Qué nos aporta: las lentejas son una fuente importante de proteína vegetal y, con el complemento del jamón, nos aportan los aminoácidos que necesitamos con un aporte mínimo de grasa. Además, son ricas en hierro, lo que las hace ideales para que las tomen los niños, las mujeres en edad fértil y los ancianos.

 

2. Esqueixada de bacalao

 

 

La receta: para preparar esta ensalada simplemente cortamos a trocitos pequeños el bacalao (que debe comprarse especial para desgajar, que ya viene desalado), y mezclarlo con judía seca hervida, cebolla y tomate maduro cortados en dados. Por último, lo regamos con un chorro de aceite de oliva virgen.

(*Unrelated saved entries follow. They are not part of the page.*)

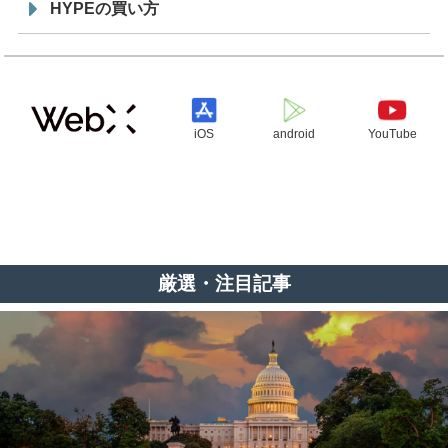
HYPEの買い方
iOS
android
YouTube
厳選・注目記事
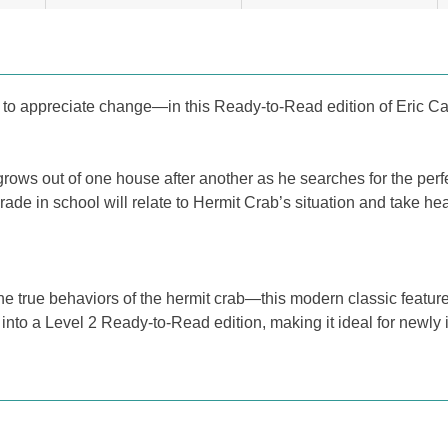
o appreciate change—in this Ready-to-Read edition of Eric Car
ab grows out of one house after another as he searches for the p
de in school will relate to Hermit Crab’s situation and take hear
true behaviors of the hermit crab—this modern classic features
ed into a Level 2 Ready-to-Read edition, making it ideal for newl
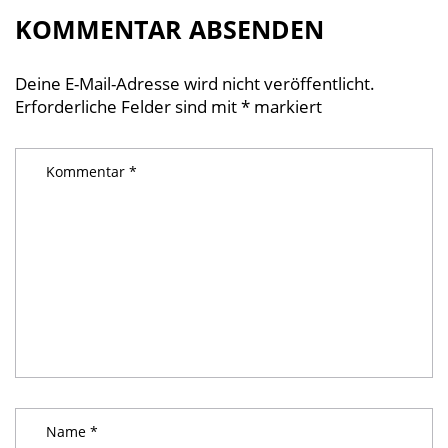
KOMMENTAR ABSENDEN
Deine E-Mail-Adresse wird nicht veröffentlicht.
Erforderliche Felder sind mit
*
markiert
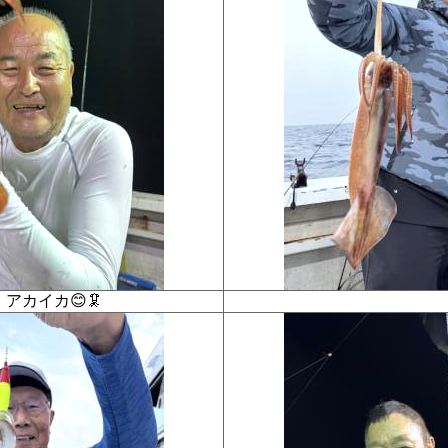
アカイカ😊🦑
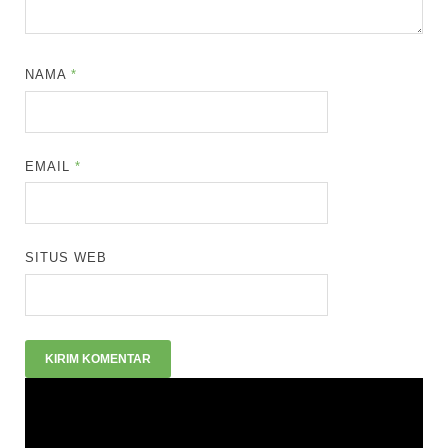
NAMA
*
EMAIL
*
SITUS WEB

Qué nos aporta: es una fuente importante de proteínas. Las judías secas aportan proteínas vegetales, además de energía en forma de hidratos de carbono de absorción lenta, y el bacalao es muy rico en proteínas animales con muy poca grasa. Además, se trata de un pez que nos proporciona calcio, magnesio y fósforo. Muy adecuada en edad de crecimiento y para personas mayores.

 

3. Ensalada de pasta espirales con pollo

 

 

La receta: primero cocinamos la pechuga de pollo a la plancha mientras se hierve la pasta con agua abundante y luego la escurrimos. Cortamos el pollo en tiras, los tomates cherry y el aguacate. Añadimos finalmente unas hojas frescas de espinacas y lo aliñamos con un chorro de aceite.

Qué nos aporta: Sus ingredientes aportan hierro y ayudan a disminuir el cansancio y la fatiga. Además, el pollo aporta proteínas, el aguacate es una fuente importante de grasas omega 3 cardiosaludables. Los tomates cherry son una fuente importante de vitaminas y son antioxidantes.

 

4. Ensalada de rúcula y pera

 

 

 

La receta: la base de la ensalada es la rúcula. Añadimos pera de alguna variedad jugosa que habremos pelado, quitado el corazón y cortado en tiras anchas, y virutas de queso parmesano. Lo aliñamos con una vinagreta de aceite de oliva virgen, vinagre o zumo de limón y un poco de miel o mermelada de frambuesa. Incorporamos picatostes justo antes de servir, para evitar que se remojen.

Qué nos aporta: ensalada completa apta para dietas más light. La base es la rúcula y la pera, ricas en agua, vitaminas y minerales y poco calóricas. El parmesano es un queso bastante graso, pero muy rico en calcio, fósforo y proteínas. Si moderamos tiene muchas ventajas. Los dados de pan serían la fuente de hidratos de carbono complejos.

 

Toma nota de estas sencillas recetas de ensaladas frías para disfrutarlas y refrescaros en los días tan calurosos de verano.